Again, the target audience is high school kids anywhere from "I guess I need math" to "I'm not sure" to "I really love math."

-Dave K

 

[jackmell]

This should be in the academic guidance sub-forum. Also, I don't think Wolfram's demo are going to do it. They're boring unless you already know what's up. And the Klien bottle? No way. I mean it's just a bottle with the neck through it to them.

You know what reaction-diffussion is? Beautiful. Order from chaos. How could life emerge from the disorder of the primeval earth? Know what Catastrophe Theory is? One little fish, just one, remove it from the pond and the entire population collapses. Wonder why things in the world suddenly and abruptly change for no apparent reason. 600 million years ago, something happened. Two million years ago something happened. 14 billion years ago something happened. Do you know what the cubic differential equation looks like? On the top surface simple life forms arose, reaching the cusp, they fell onto a disparte plateau. Two million years ago, primates roamed the upper surface. Reaching the cusp and falling, hominids emerged and ruled the plateau below. Know what the Lorenz attractor is? Trajectories never cross. Wonder why there is so much diversity in the world?

There is nothing better in the world to explain the world than Mathematics and nothing better in mathematics to do that than differential equations.
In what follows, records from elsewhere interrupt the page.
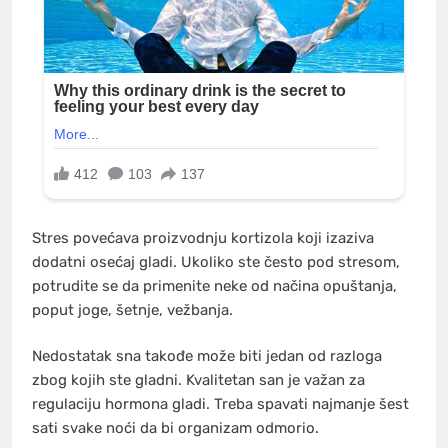
Stres povećava proizvodnju kortizola koji izaziva
dodatni osećaj gladi. Ukoliko ste često pod stresom,
potrudite se da primenite neke od načina opuštanja,
poput joge, šetnje, vežbanja.
Nedostatak sna takođe može biti jedan od razloga
zbog kojih ste gladni. Kvalitetan san je važan za
regulaciju hormona gladi. Treba spavati najmanje šest
sati svake noći da bi organizam odmorio.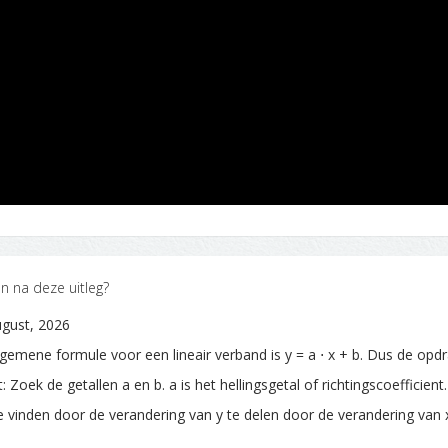
n na deze uitleg?
gust, 2026
gemene formule voor een lineair verband is y = a ⋅ x + b. Dus de opd
: Zoek de getallen a en b. a is het hellingsgetal of richtingscoefficient
e vinden door de verandering van y te delen door de verandering van 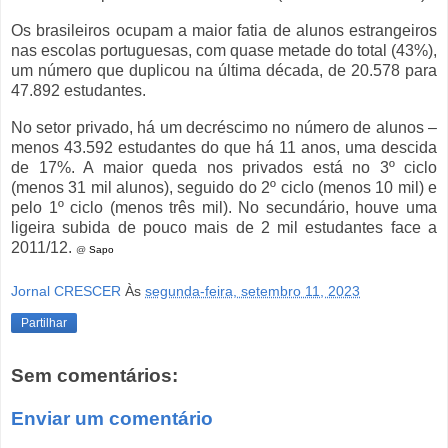
Os brasileiros ocupam a maior fatia de alunos estrangeiros
nas escolas portuguesas, com quase metade do total (43%),
um número que duplicou na última década, de 20.578 para
47.892 estudantes.
No setor privado, há um decréscimo no número de alunos –
menos 43.592 estudantes do que há 11 anos, uma descida
de 17%. A maior queda nos privados está no 3º ciclo
(menos 31 mil alunos), seguido do 2º ciclo (menos 10 mil) e
pelo 1º ciclo (menos três mil). No secundário, houve uma
ligeira subida de pouco mais de 2 mil estudantes face a
2011/12.
@
Sapo
Jornal CRESCER
Às
segunda-feira, setembro 11, 2023
Partilhar
Sem comentários:
Enviar um comentário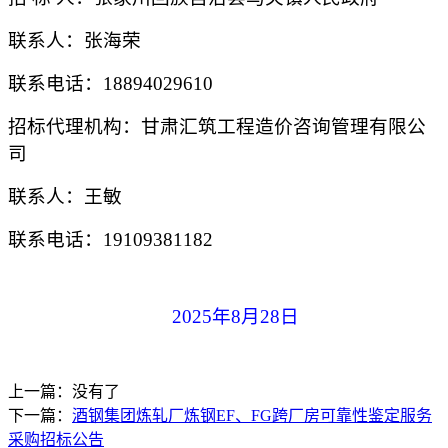
联系人：
张海荣
联系电话：
18894029610
招标代理机构：甘肃汇筑工程造价咨询管理有限公
司
联系人：王敏
联系电话：
19109381182
2025
年
8
月
28
日
上一篇：没有了
下一篇：
酒钢集团炼轧厂炼钢EF、FG跨厂房可靠性鉴定服务
采购招标公告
Tell your students a long time ago a young boy use to look out his window and wonder why things are the way they are out there. Then he began to study non-linear differential equations. He's grown now and no longer wonders why about a lot of things.

 

[dkotschessaa]

All very cool - but how to demonstrate this? Keep in mind I'm at a table in a loud room amongst other tables in different departments. We're kind of like a booth trying to "Sell" mathematics to the students. First I have to lure them in with something interesting looking, then I can maybe do a short pitch. But I can't really do any extensive speaking. (Though I think we need more outreach lectures as well.)

Dave K

 

[jackmell]

Ok, I got a way to demonstrate it without speaking. You got access to resources? Ok, create a large poster, large as you can make it, all nice and richly colored and illustrated. Draw the cusp catastrophe for the cubic differential equation:

$$\frac{dx}{dt}=ax^3+bx+c$$

Write that equation in large letters at the bottom of the poster. On the top surface of the cusp, draw monkeys, apes, walking (on all four) towards the cusp, some falling over it, and during the trajectory downward, they change, more hominid-like, hitting the surface below, walking, running building, creating, achieving, to the far left of their path, a shuttle lifting into orbit. At the top of the poster, write in big letters:

The Power of Mathematics

 

[alphy]

I think the idea of using Wolfram Demonstrations to engage high school students in math is a great one. These interactive demonstrations are a great way to get students excited about math and showcase its real-world applications. I would suggest choosing a few different demos that cover a range of topics and difficulty levels, so that students of all levels can find something that interests them.

In terms of execution, I think touch screen interaction would be the most engaging and user-friendly option. If possible, try to work with your IT department to set this up. It may also be helpful to have a staff member or volunteer available to assist with any technical issues that may arise.

To ensure the demos are accessible to all students, I would recommend having a variety of input options available, such as touch screens, mice, and trackballs. This will allow students with different preferences or needs to interact with the demos in a way that is comfortable for them.

In terms of locking down the demos, I think it would be beneficial to have some level of control over which demos are being accessed. This can help prevent any accidental or intentional misuse of the demonstrations. However, as you will be present at the table, you can also use this as an opportunity to engage with students and guide them towards demos that align with their interests and skill levels.

Overall, I think incorporating Wolfram Demonstrations into your university's math table is a great way to attract and engage potential math students. It shows the real-world applications of math and allows students to interact with the concepts in a fun and accessible way. Best of luck with your event!